I wanted to start the year with this because I want to be clear about who I am and my online boundaries. Nearly 10,100 people have signed up for this newsletter. Over 14,000 follow me on Twitter. 10,100 on Instagram. I don’t really understand what this actually means about my audience or perception of me; I don’t think I want to, though I’m of course appreciative of the attention. (W did refer to me recently as a “popular food writer,” which was nice because it felt definitive and I’m wanting for definition.) I don’t think it would be healthy to know, and while the input I’ve gotten from so many strangers over the last several months has mainly been positive, when it isn’t, it drains me completely. We’re simply not built, as humans, to know so much about what other people think about us. I decided to be a writer, though. I’ll learn how to deal with it.
But I want to make it clear that that is what I am—a writer—and my work isn’t my social media output. If you want to understand me better, please read what I have written. If you want to know my politics, please read what I have written. I am not performing my totality on social media. No one is; no one should. What should we expect from people we follow? That they act like people, and we respond in kind.

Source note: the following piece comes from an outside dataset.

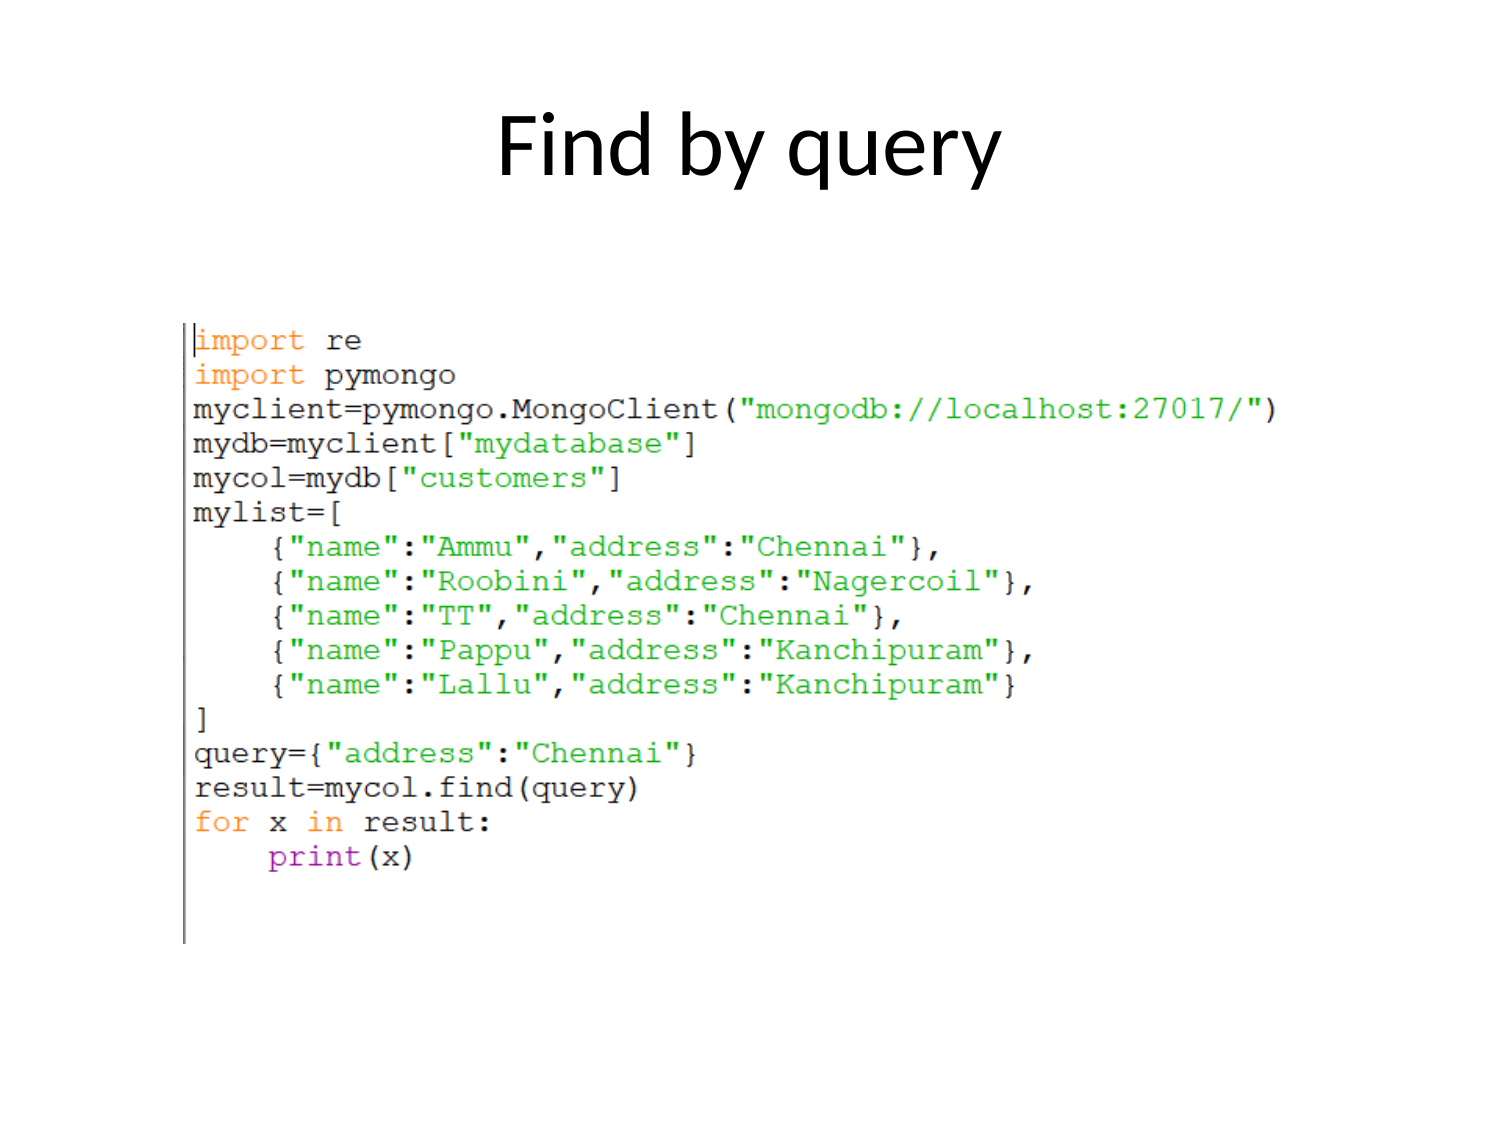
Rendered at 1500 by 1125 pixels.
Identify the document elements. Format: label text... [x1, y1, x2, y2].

title Find by query [75, 45, 1425, 233]
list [183, 323, 1317, 945]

I’m going to do a public thread on Wednesday about how people are approaching social media in 2021, what are our anxieties, etc. I’d also love to ask paid subscribers if making threads monthly rather than weekly and make them a bit more open rather than a specific question. Please comment or write me if you have thoughts!
On Friday, the paid-subscriber interview will feature Dirt Candy chef-owner Amanda Cohen on how gender still impacts perception of chefs, cooking vegetables before it was cool, and the effects of the pandemic on the restaurant industry.
Published:
A lot of stuff went up while I was off Twitter and not writing this newsletter, but honestly I can’t be bothered to go find it all—if you’ve been following me on Instagram, you’ve seen it!
Reading:
I’ve been reading Committed: A Love Story by everyone’s least favorite, Elizabeth Gilbert, because I got engaged. I’m also finally into the Outline series by Rachel Cusk.
Cooking:
Nothing exciting, honestly. Or, more honestly, I haven’t been paying attention to what I’ve been cooking when I’ve not had to document it here. Up there is candied ginger!

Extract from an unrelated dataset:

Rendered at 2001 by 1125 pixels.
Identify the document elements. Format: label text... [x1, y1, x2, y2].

I keep instagram for personal stuff which usually means photos of my daily work or knitting. I am limiting my social media activities because I would rather live my real life than other peoples' half lifes.
I think monthly discussions would be great and would mean that I might be able to participate more meaningfully.
Thank you for writing.
Hi - sorry to be off topic but can anyone tell me how I can increase my annual subscription? I love Alicia's work so much and really want to move up a tier!